Medical schools scrap 200 jobs to cut costs

Up to 200 jobs are to be lost at two of Britain's leading medical schools. Academics condemned the redundancies at Imperial and Queen Mary and Westfield colleges in London yesterday, saying that teaching standards will be hit.

Managers blamed the planned job losses - up to 120 at Imperial College and 80 at Queen Mary and Westfield College - on restructuring after medical school mergers three years ago.

Union leaders said Imperial College Medical School was planning to shed about 120 jobs from nine of the school's divisions. David Triesman, general secretary of the Association of University Teachers, blamed the redundancies on poor management and the desire of senior academics to create opportunities to bring in staff with a higher research-profile to attract more funding.Mr Triesman said the redundancies were part of a wider pattern of job losses in higher education, with redundancies threatened at several universities around Britain.

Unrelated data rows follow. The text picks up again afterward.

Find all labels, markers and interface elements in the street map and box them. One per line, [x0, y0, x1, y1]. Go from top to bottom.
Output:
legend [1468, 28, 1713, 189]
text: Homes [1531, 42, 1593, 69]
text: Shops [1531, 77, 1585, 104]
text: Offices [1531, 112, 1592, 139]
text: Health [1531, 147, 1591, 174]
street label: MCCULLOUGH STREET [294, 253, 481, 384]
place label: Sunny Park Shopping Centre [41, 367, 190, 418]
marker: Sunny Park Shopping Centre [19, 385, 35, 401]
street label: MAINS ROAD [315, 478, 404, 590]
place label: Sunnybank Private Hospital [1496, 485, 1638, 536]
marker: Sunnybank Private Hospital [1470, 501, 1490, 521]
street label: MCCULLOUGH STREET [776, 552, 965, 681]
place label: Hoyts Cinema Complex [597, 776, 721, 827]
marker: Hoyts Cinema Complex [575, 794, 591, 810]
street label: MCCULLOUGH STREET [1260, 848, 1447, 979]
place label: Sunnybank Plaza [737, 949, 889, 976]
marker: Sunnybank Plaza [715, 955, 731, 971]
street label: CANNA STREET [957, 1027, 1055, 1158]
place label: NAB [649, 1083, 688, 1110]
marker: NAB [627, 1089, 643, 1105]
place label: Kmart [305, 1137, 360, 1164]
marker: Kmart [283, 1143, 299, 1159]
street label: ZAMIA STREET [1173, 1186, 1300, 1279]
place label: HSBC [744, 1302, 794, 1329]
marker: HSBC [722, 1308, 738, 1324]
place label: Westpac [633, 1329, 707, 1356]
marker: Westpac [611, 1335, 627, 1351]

Dr Mark Scrimshaw, an AUT official at Imperial College, said: "There will be very serious implications on the ability of the school of medicine to teach the curriculum of the medical school if these people are taken away."

The Imperial College school was formed in 1997 from the merger of medical schools at St Mary's, Hammersmith, King's Cross and Westminster and the Royal Brompton hospitals and has divisions scattered across London.

The QMW medical school, formed from the merger of St Bartholomew's and the Royal Free hospital medical schools in 1995, faces a £4.4m deficit.

A spokeswoman for the college said 50 academic posts could be scrapped, although union officials said the total could be as many as 80. The QMW spokeswoman said every effort would be made to ensure the clinical service to local hospitals would not be affected.